• LESETEXT:
Ein nachdenklicher Lewon Aronjan.

Berlin – Was für eine Partie! Schon im siebenten Zug bringt Wladimir Kramnik mit Schwarz spielend in Runde drei eine Neuerung, die sich als absolut tödlich erweist. Auf den ausgetretenen Pfaden der modernen Eröffnungstheorie passiert es nicht mehr oft, dass so früh ein so starker neuer Zug gefunden wird – aber es kommt vor. In diesem Fall zur Unzeit für Lewon Aronjan, der nach dieser Weißniederlage mit 1 aus 3 schon eineinhalb Punkte hinter Kramnik notiert und es nicht leicht haben wird, zurück ins Turnier zu finden.

7…Tg8!

Aber alles der Reihe nach. Die Partie beginnt bereits mit einer Überraschung im allerersten Zug: Aronjan zieht 1. e4, was bei ihm, der sich mit Weiß sonst mehr in Damenbauerneröffnungen oder englischen Gefilden zu Hause fühlt, nicht oft vorkommt. Und Kramnik lässt sich nicht lange bitten. Gestern durfte er sich die "Berliner Mauer" einmal von drüben betrachten, heute möchte er doch wieder gerne dahinter Platz nehmen. Allein, Aronjan hat an diesem Tag keine Lust auf angerührten Beton. Er wählt innerhalb der Spanischen Partie mit 4. d3 eine ruhige Nebenvariante, die sich, eben weil sie das Berlinerische effektiv vermeidet, inzwischen zu einem der Hauptgeleise dieser Eröffnung gemausert hat.

Ein paar Züge lang geht dann alles seinen gewohnten und zigfach gespielten Gang. Bis Aronjan mit 7. h3 eine unmerkliche Schwäche seines Königsflügels verursacht, um dem weißfeldrigen Läufer seines Gegners das Feld g4 zu verwehren. Kramnik antwortet nicht mit einem Entwicklungszug, sondern macht mit 7…Tg8! seine Intentionen nur allzu klar: Der g-Bauer soll brutal vorgestoßen werden. Das Ziel ist der weiße König, der auf der g-Linie durch zwei Bauern hindurch schon den Pesthauch des schwarzen Turmes riechen kann. Aber kann so ein antipositionell anmutendes Konzept aufgehen?

Kramniks Mattangriff

Ab da geht alles sehr schnell, zu schnell für Lewon Aronjan. Zuerst versucht der Weiße seinen König aus der Schusslinie zu nehmen, um dann mit logischen Zügen in der Brettmitte dagegenzuhalten, wie sie schon den ganz kleinen Schachschülern beigebracht werden: Einen Angriff auf dem Flügel soll man mit einem Gegenschlag im Zentrum kontern, so will es der Katechismus des Spiels.

• DATENMATERIAL:
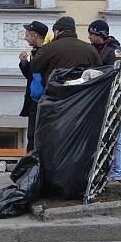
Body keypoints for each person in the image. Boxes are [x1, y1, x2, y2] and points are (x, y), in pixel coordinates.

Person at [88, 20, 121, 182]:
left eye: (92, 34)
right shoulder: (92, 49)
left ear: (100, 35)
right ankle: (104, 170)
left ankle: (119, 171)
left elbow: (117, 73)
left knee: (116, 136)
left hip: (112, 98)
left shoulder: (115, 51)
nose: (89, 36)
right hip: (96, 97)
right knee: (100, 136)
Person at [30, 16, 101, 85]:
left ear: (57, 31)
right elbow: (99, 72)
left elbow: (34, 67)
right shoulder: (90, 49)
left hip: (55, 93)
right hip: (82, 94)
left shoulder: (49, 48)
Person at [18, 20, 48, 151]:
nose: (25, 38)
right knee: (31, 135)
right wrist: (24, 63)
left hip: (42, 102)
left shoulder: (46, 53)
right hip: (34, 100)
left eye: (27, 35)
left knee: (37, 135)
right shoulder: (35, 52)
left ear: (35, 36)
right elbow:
...
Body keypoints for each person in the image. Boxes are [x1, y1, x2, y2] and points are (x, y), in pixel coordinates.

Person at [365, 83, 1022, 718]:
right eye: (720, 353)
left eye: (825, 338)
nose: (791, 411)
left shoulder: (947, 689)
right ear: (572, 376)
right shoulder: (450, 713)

• IHRE AUFGABEN:
**a)** Kopieren Sie aus dem Lesetext wortgetreu den Abschnitt zwischen „Aber alles der“ und „Eröffnung gemausert hat.“, beide eingeschlossen.
**b)** Fassen Sie den Absatz des Lesetextes, der mit „Aber alles der Reihe nach“ beginnt, als knappe Stichpunktliste zusammen und behalten Sie dabei seine wesentlichen Fakten bei.
**c)** Mit welchem Zug verursacht Aronjan laut Lesetext eine Schwäche seines Königsflügels?

• IHRE ANTWORTEN:
**a)**
Aber alles der Reihe nach. Die Partie beginnt bereits mit einer Überraschung im allerersten Zug: Aronjan zieht 1. e4, was bei ihm, der sich mit Weiß sonst mehr in Damenbauerneröffnungen oder englischen Gefilden zu Hause fühlt, nicht oft vorkommt. Und Kramnik lässt sich nicht lange bitten. Gestern durfte er sich die "Berliner Mauer" einmal von drüben betrachten, heute möchte er doch wieder gerne dahinter Platz nehmen. Allein, Aronjan hat an diesem Tag keine Lust auf angerührten Beton. Er wählt innerhalb der Spanischen Partie mit 4. d3 eine ruhige Nebenvariante, die sich, eben weil sie das Berlinerische effektiv vermeidet, inzwischen zu einem der Hauptgeleise dieser Eröffnung gemausert hat.

**b)**
- Aronjan eröffnet überraschend mit 1. e4, obwohl er mit Weiß sonst eher Damenbauerneröffnungen oder Englisch spielt.
- Kramnik möchte wieder die „Berliner Mauer“ spielen, die er am Vortag von der Gegenseite gesehen hat.
- Aronjan wählt innerhalb der Spanischen Partie die ruhige Nebenvariante 4. d3.
- Diese Variante umgeht die Berliner Verteidigung und hat sich deshalb inzwischen zu einem der Hauptgeleise der Eröffnung entwickelt.

**c)** Mit dem Zug 7. h3.